Change "woman in red jacket" to "woman in red coat" throughout the material below, keeping every other word as it is. Leave the pictures out of your answer.

Top of Entries shown

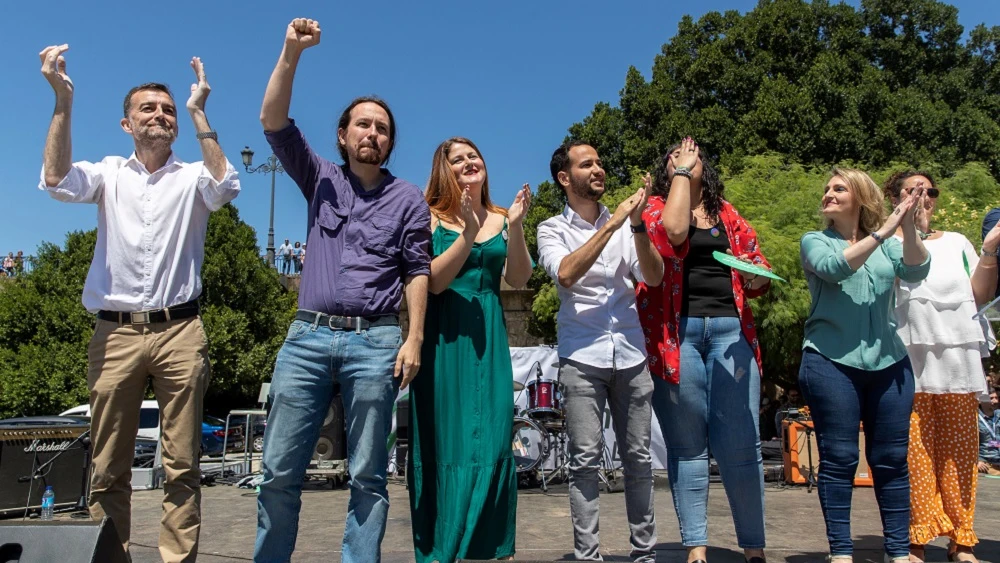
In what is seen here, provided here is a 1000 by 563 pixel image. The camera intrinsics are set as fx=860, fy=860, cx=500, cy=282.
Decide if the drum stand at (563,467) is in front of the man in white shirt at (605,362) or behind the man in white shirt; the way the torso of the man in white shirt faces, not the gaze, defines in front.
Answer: behind

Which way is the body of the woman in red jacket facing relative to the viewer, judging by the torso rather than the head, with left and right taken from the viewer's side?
facing the viewer

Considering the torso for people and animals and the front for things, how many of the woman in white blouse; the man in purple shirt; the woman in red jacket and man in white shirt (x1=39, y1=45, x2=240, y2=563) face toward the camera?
4

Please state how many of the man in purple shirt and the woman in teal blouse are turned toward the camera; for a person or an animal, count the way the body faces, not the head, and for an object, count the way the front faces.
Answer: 2

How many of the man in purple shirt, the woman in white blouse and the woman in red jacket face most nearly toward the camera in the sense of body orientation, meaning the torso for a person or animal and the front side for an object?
3

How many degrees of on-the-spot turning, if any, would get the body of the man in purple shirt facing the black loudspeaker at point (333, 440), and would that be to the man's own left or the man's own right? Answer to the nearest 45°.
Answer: approximately 180°

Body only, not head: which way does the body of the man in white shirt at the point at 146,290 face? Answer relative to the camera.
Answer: toward the camera

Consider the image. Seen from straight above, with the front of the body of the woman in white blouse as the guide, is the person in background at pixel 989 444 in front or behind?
behind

Bottom of Entries shown

▶ Your response:
In what is seen here, provided here is a 1000 by 563 pixel image. The camera intrinsics are set as fx=860, fy=860, cx=500, cy=282.
Decide if the drum stand at (563,467) is in front of the man in white shirt at (605,362) or behind the man in white shirt; the way the torso of the man in white shirt faces, not the gaze, defines in front.
Answer: behind

Which way is the body of the woman in red coat facing relative to the viewer, judging by the torso rather than the head, with left and right taken from the viewer's side?
facing the viewer

Considering the torso for people and animals and the front for things, how many of the woman in white blouse; the man in purple shirt; the woman in red coat and man in white shirt (x1=39, y1=45, x2=240, y2=563) face toward the camera?
4

Please state how many of the man in purple shirt and the woman in teal blouse are turned toward the camera; for a person or an animal, count the way the body faces, not the head, and for an object, count the way the front faces.
Answer: 2

How many of the man in purple shirt, the woman in white blouse and the woman in red coat face most nearly toward the camera in the sense of body orientation, meaning the torso for a person or animal and the front side for an object?
3

How many degrees of on-the-spot turning, if any, would get the body of the man in purple shirt facing the black loudspeaker at point (333, 440), and would that be to the man's own left or the man's own right? Answer to the nearest 45°.
Answer: approximately 180°

Body only, not head: which way does the body of the man in white shirt at the point at 146,290 face? Answer relative to the camera.
Answer: toward the camera

Consider the image. Seen from straight above, with the front of the body of the woman in white blouse as the guide, is the person in background at pixel 989 444 in front or behind?
behind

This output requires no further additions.